As is their wont, scientists largely eschew the political world. They concern themselves with their jobs. They focus on data and analysis. This works well in most fields. There is no anti-particle physics movement. Conservatives have (yet) to mount an assault on mathematics.
The sciences involved with climatology are not so lucky. They have decided to strike out against those who are dedicated to destroying the credibility of this field.
The Los Angeles Times reports:
Climate scientists plan campaign against global-warming skeptics
The American Geophysical Union plans to announce Monday that 700 researchers have agreed to speak out on the issue. The effort is a pushback against congressional conservatives who have vowed to kill regulations on greenhouse gas emissions.
By Neela Banerjee, Tribune Washington Bureau
November 7, 2010
Reporting from Washington — Faced with rising political attacks, hundreds of climate scientists are joining a broad campaign to push back against congressional conservatives who have threatened prominent researchers with investigations and vowed to kill regulations to rein in man-made greenhouse gas emissions.
The still-evolving efforts reveal a shift among climate scientists, many of whom have traditionally stayed out of politics and avoided the news media. Many now say they are willing to go toe-to-toe with their critics, some of whom gained new power after the Republicans won control of the House in last Tuesday's election.
I am very happy about this. While it is unfortunate that this part of the scientific community must aggressively point out that temperature readings don't lie, that the physics of greenhouse gases is established fact, that glaciers melt because it's warming, that humankind produces greenhouse gases, etc., the time has come.

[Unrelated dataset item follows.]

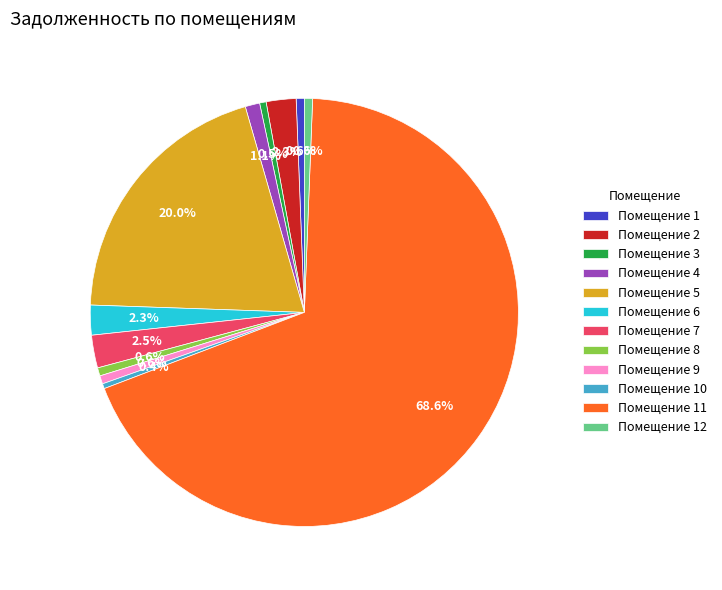

How many slices are in this pie chart?

12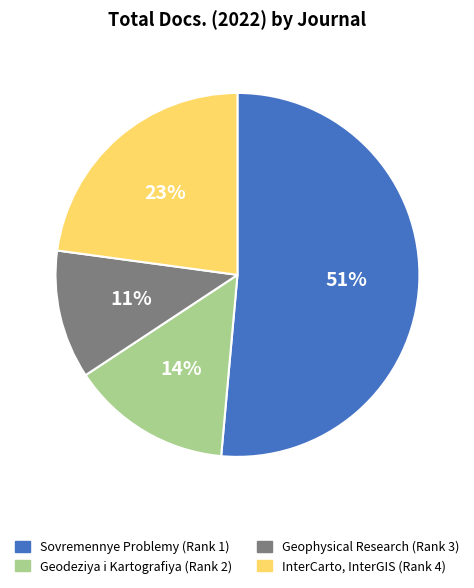

Combined, do Sovremennye Problemy (Rank 1) and Geophysical Research (Rank 3) account for over 50%?

Yes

Continuing from the article:
On Monday, the American Geophysical Union, the country's largest association of climate scientists, plans to announce that 700 climate scientists have agreed to speak out as experts on questions about global warming and the role of man-made air pollution.
Some are prepared to go before what they consider potentially hostile audiences on conservative talk-radio and television shows.
John Abraham of St. Thomas University in Minnesota, who last May wrote a widely disseminated response to climate-change skeptics, is pulling together a "Climate Rapid Response Team," which so far has more than three dozen leading scientists to defend the consensus on global warming in the scientific community. Some are also pulling together a handbook on the human causes of climate change, which they plan to start sending to U.S. high schools as early as this fall.
Rest of the article at the link.
Go science. Down with the troglodytes.